§ Task list:
(A) Translate this sentence from the article on Rwandan coffee farmers into Spanish: "They may be from the smallest country in eastern Africa, but coffee farmers in Rwanda can still compete in the international market with giant coffee exporters like Colombia, Brazil and Mexico."
(B) Pick up the article on Rwandan coffee farmers after its last sentence and write the paragraph that comes next.

§ Source extract:
┏━━
One reason cooperatives are attracting smallholder farmers is the need to access the international market and gain production and management skills
They may be from the smallest country in eastern Africa, but coffee farmers in Rwanda can still compete in the international market with giant coffee exporters like Colombia, Brazil and Mexico.
The way they 'punch above their weight' is to ensure that hey export high quality coffee, while remaining united through their cooperative movements, according to Angelique Karekezi, the managing director at the Rwanda Small Holder Specialty Coffee Company (RWASHOSCCO)."Our farmers do not export much coffee produce, but the little that reaches the international market is of very high quality. This has enabled their products to remain competitive amid price fluctuations, which keep changing every second," says Karekezi.
It is not price fluctuations alone that continue to frustrate coffee farmers in eastern Africa. Long value chains, exploitative intermediaries and limited access to lines of credit also stifle the growth of the coffee sector in the region, according to Samuel Kamau, the executive director at the African Coffee Association. Climate change, too, affects coffee produce, due to erratic weather, where strong winds in countries like Rwanda have been known to destroy plantations.New pests and diseases also leave a destructive trail in their wake, says Karekezi.
But the worst of these challenges reared its head this year when Covid-19 sickened the world, shutting markets and businesses from access to financial institutions, she says, adding that harvest volumes were low, due to fewer farmers picking cherries during the lockdown."It took long for farmers to process produce for export due to the health protocols put in place by the government to curb the spread of the virus. The export markets, too, were affected, because there were fewer buyers due to the lockdown," says Karekezi.
┗━━
[Chart understanding data]
┏━━
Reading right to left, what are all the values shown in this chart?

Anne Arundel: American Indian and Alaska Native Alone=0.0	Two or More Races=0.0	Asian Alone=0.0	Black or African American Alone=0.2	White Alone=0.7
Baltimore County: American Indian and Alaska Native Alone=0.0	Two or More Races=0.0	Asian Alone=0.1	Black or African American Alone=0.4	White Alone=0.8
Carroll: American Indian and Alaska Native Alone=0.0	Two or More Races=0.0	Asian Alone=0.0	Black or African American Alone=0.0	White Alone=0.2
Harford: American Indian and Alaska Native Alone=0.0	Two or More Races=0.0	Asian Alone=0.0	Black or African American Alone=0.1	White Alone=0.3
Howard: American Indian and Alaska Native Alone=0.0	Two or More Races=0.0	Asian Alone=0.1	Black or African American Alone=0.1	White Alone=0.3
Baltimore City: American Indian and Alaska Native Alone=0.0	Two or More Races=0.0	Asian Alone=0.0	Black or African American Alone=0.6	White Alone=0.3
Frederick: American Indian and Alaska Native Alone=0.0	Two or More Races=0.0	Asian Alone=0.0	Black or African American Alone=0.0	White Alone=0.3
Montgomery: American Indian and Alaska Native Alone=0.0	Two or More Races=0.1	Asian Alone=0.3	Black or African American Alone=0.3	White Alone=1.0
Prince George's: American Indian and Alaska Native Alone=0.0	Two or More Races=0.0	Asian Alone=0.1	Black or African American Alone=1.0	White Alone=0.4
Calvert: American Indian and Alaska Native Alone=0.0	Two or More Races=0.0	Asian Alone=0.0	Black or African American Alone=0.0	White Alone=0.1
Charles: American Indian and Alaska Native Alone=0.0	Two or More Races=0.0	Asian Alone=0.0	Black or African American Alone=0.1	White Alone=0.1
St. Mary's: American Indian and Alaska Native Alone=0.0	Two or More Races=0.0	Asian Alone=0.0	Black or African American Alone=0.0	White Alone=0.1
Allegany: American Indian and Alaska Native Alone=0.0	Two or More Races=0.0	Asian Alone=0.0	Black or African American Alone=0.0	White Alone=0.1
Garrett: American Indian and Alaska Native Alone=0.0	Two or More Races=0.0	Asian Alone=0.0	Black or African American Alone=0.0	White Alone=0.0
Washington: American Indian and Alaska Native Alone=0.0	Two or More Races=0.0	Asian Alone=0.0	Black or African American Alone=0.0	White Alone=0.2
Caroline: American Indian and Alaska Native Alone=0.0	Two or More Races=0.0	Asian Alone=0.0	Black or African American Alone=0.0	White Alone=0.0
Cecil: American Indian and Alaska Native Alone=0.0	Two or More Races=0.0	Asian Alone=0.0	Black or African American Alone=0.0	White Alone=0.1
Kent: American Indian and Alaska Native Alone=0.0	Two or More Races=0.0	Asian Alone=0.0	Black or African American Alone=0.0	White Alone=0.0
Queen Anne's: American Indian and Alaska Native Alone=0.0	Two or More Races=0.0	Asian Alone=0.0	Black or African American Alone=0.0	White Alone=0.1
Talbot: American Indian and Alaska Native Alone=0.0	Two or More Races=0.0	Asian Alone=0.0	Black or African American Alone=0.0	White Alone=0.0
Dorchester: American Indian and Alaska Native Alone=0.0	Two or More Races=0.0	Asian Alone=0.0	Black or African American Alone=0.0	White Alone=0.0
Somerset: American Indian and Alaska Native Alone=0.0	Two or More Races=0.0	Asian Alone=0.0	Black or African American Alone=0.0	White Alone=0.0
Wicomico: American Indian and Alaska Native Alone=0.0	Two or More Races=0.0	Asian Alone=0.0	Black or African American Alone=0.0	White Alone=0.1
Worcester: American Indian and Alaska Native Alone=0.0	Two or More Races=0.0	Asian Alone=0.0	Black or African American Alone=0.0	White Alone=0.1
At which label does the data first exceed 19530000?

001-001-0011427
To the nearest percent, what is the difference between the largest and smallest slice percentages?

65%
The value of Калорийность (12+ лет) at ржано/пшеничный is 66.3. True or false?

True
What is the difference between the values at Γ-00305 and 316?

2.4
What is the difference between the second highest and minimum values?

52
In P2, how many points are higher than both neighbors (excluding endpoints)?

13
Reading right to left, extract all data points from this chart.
┗━━
§ Results for the exercise:
(A) Puede que sean del país más pequeño de África oriental, pero los caficultores de Ruanda aún pueden competir en el mercado internacional con gigantescos exportadores de café como Colombia, Brasil y México.

(B)
But farmers kept going, united by the cooperative movement which has strong historical roots in the country. Rebecca Ruzibuka, the managing director at Africa Development Consultant Ltd (ADC) says communities are held together by the self-help principle, locally known as Muganda, which has also helped spur the growth of the cooperative movement in Rwanda. According to Ruzibeka, more than four million farmers are engaged in the cooperative movement, where 45 percent of them are active in the agriculture and livestock sector. At RWASHOSCCO, which was founded in 2005, about 13,800 coffee farmers are active in the cooperative movement.
One reason cooperatives are attracting smallholder farmers in Rwanda is the need to access the international market and gain production and management skills. Another is the support they are getting from development partners like the United States Development Foundation (USADF), an independent U.S. government agency established by Congress to invest directly in African grassroots enterprises and social entrepreneurs.